Sonbahara başlarken tüm bu geçenleri sindiremeden yeni süreçlerin başlamasıyla birlikte hâlihazırda zorlanan, uyumlanmak için daha fazla zamana ihtiyaç duyan taraflarımız tetiklenebilir. İşte tam da bu yüzden, çoğumuz için bu yazı bırakmak diğer yazlardan biraz daha farklı ve zor olabilir. Yazın bitişi sende hangi duyguları uyandırıyor? Serinleyen hava sendeki endişe ve korku duygularını tetikliyor olabilir mi?

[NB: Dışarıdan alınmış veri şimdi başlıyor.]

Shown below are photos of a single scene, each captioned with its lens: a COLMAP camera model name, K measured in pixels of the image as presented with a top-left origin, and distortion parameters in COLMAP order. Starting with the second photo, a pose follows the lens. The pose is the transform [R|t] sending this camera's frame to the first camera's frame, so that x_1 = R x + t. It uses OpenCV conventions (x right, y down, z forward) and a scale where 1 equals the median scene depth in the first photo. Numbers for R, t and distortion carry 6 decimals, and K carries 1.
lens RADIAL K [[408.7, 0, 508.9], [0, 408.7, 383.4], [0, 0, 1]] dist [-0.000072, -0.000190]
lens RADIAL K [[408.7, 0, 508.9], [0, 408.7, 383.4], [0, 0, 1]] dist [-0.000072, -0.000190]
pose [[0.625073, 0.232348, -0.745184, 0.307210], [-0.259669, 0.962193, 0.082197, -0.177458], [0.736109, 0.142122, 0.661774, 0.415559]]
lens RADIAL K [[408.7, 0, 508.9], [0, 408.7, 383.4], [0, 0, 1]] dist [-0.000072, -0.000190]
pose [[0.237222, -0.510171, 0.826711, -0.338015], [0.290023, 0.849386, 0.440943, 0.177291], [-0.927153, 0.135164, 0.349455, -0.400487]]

Bu noktada korku, endişe, hüzün, üzüntü, öfke gibi duyguları daha fazla deneyimleyebiliriz. Böyle bakınca aslında tüm bu hissettiğimiz duygular çok doğal ve olağan duruyor. Zor bir sürece geri dönme ihtimali, tekrar kısıtlamaların artacak gibi durması, pandeminin getirdiği belirsizlikler canımızı sıkabilir. Belki bunların hiçbirini hissetmiyorsun ama iyi hissetmediğini biliyorsun ya da adını koyamadığın şekilde huzursuz hissediyorsun. Duygularını anlayamamak ya da bilememek bazen endişelerini ve korkularını olduğundan büyük göstererek seni telaşlandırabilir. Peki, sen tüm bu belirsizlik ve bilinmezlikle nasıl baş ediyorsun?

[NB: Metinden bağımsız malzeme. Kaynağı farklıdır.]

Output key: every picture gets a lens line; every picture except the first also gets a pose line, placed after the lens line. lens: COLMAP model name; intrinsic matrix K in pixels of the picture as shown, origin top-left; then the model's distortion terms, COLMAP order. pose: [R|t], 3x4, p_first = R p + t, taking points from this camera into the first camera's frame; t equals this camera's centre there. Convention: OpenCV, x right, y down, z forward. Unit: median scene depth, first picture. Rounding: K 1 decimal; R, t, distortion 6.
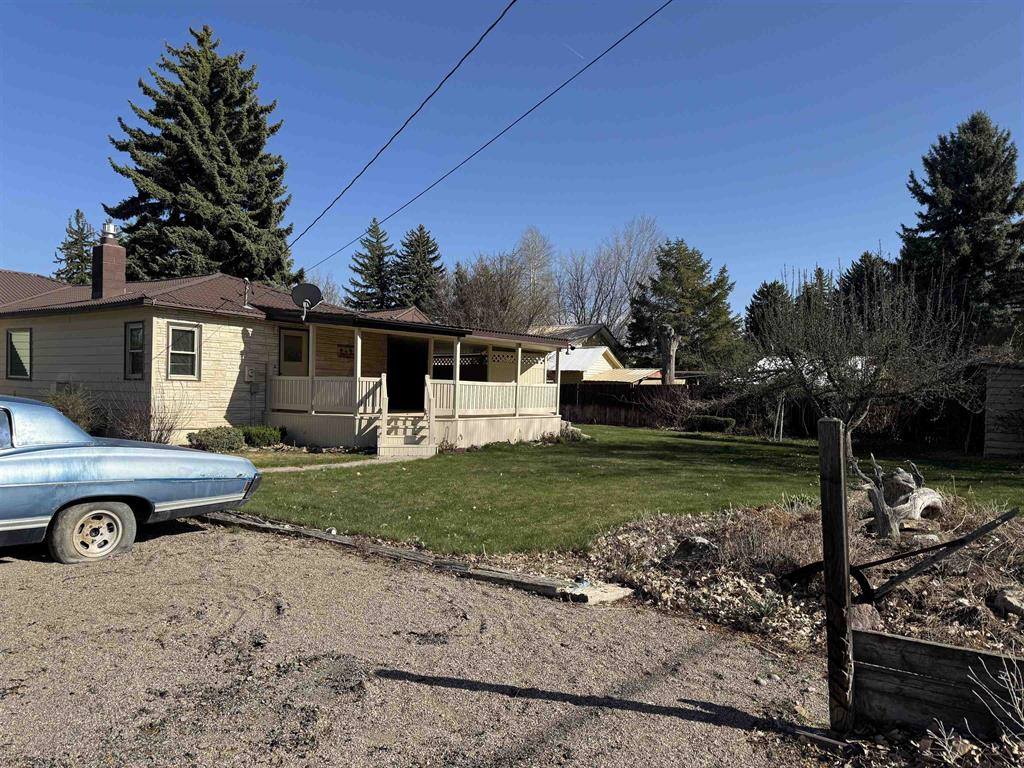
lens RADIAL K [[720.5, 0, 512.0], [0, 720.5, 384.0], [0, 0, 1]] dist [0.082584, -0.124751]
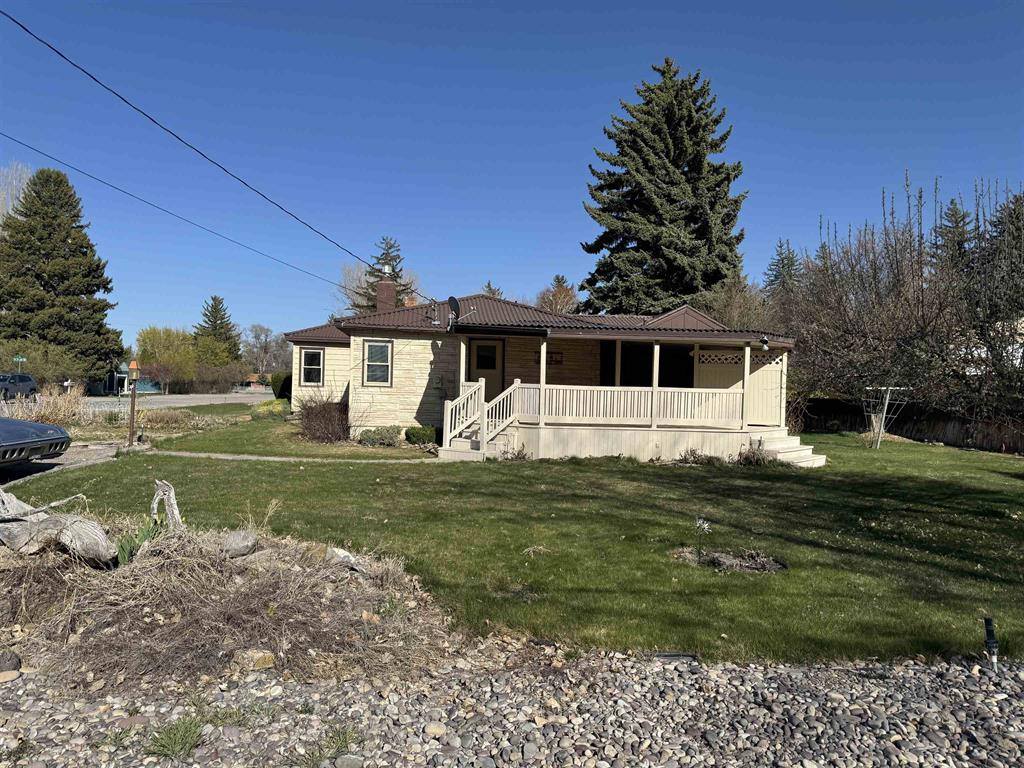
lens RADIAL K [[739.8, 0, 512.0], [0, 739.8, 384.0], [0, 0, 1]] dist [0.008284, 0.002912]
pose [[0.639694, -0.010454, -0.768559, 0.562177], [-0.008452, 0.999751, -0.020634, 0.012658], [0.768583, 0.019695, 0.639446, 0.326890]]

Endişeler ve korkular insanın gözünü korkutabilir. Pandemi süresince artan bu duygular çevremizde yaygınlaştı. Bazen fark etmeden bazen de farkında olarak bu duyguları yaşamaya izin vermek yerine onları bastırmaya ya da onlardan kaçmaya çalışırız. Ancak bu duygulardan kaçmaya çalışmamız onlardan kurtulabileceğimiz anlamına gelmiyor. Duyguları yaşamaya izin vermemen bazen bedeninin bir yerinde ağrı, bazen kötü bir rüya, bazen yeme atakları ya da yemek yemeyi unutmak, anın içinde olamamak gibi çok farklı şekillerde deneyimlenebilir. Aslında bir duygu seni zorlasa da o duygunun içinde kalmak; korkan, endişe duyan tarafına özgürlük vermek onunla baş etmenin en etkili yoludur. Bu şekilde duygunun içinde kalarak hem o duyguyu yaşanabilir kılar hem de onunla baş edebilmenin bir yolunu keşfedersin. Peki, senin iyi hissetmeyen tarafların var mı? Tüm bu taraflarını yargılamadan, şefkatle dinleyebilir misin? Unutma hissettiğin duygular çok doğal. Her zaman iyi hissetmiyoruz; bazen iyi hissediyor, bazen ise zorlanıyoruz. Birçoğumuz sonbahardan ve getirdiği belirsizliklerden çekiniyoruz.
Peki, zorlandığında bu duygularla ne yapabilirsin? Hissettiklerine yer açmak nasıl olur? Bu zorlanma hâlinin içinde nasıl kalınır? Aslında yazdan sonbahara geçişin tek bir şekilde yaşanmaması gibi, zorlanan tarafımızın sesini duymanın da belli bir tarifi yok. Hepimiz biriciğiz ve duyguları yaşama şeklimiz de öyle. Kendimize özgü, değişkenlerle dolu bir yoldayız. Hayatın neler getireceğini bilmiyoruz. Evet, önümüzde belirsizliklerin artabileceği sonbahar dönemi var. Zorlanman çok doğal. Esas olan, bu yolda duygularına bazen zorlu da olsa onlara yer açmak. İlk olarak kendine tüm duygularına yer olduğunu hatırlatmak iyi bir başlangıç olabilir. Zorlanan taraflarına onları yargılamadan ve şefkatle dinlemek istediğini söylemek durumu kolaylaştırabilir. Her zaman değil ama şarkı söylemek, dans etmek, spor yapmak, meditasyon yapmak, sanatla iç içe olmak duygularını açığa çıkarmak için iyi birer yol olabilir. Belki de canın hiçbirini yapmak istemiyor ya da yeni bir şeye başlayacak gücü kendinde bulamıyorsun. Bazen insanın içinden hiçbirini yapmak gelmez,bu da mümkün. Bazen kendini anlamak ve kendine izin vermek, tüm duygularının şefkatle karşılandığı sıcak bir çay demlemek ya da sevdiğin bir diziyi izlemektir. Bunların yanı sıra ruh sağlığı alanında çalışan ve sana bu değişimin içinde yardımcı olabilecek bir profesyonelden de destek alabileceğini aklında bulundurmak iyi bir fikir. Unutma ki ilk defa bir pandemi yaşıyoruz, bu da onun ilk sonbaharı.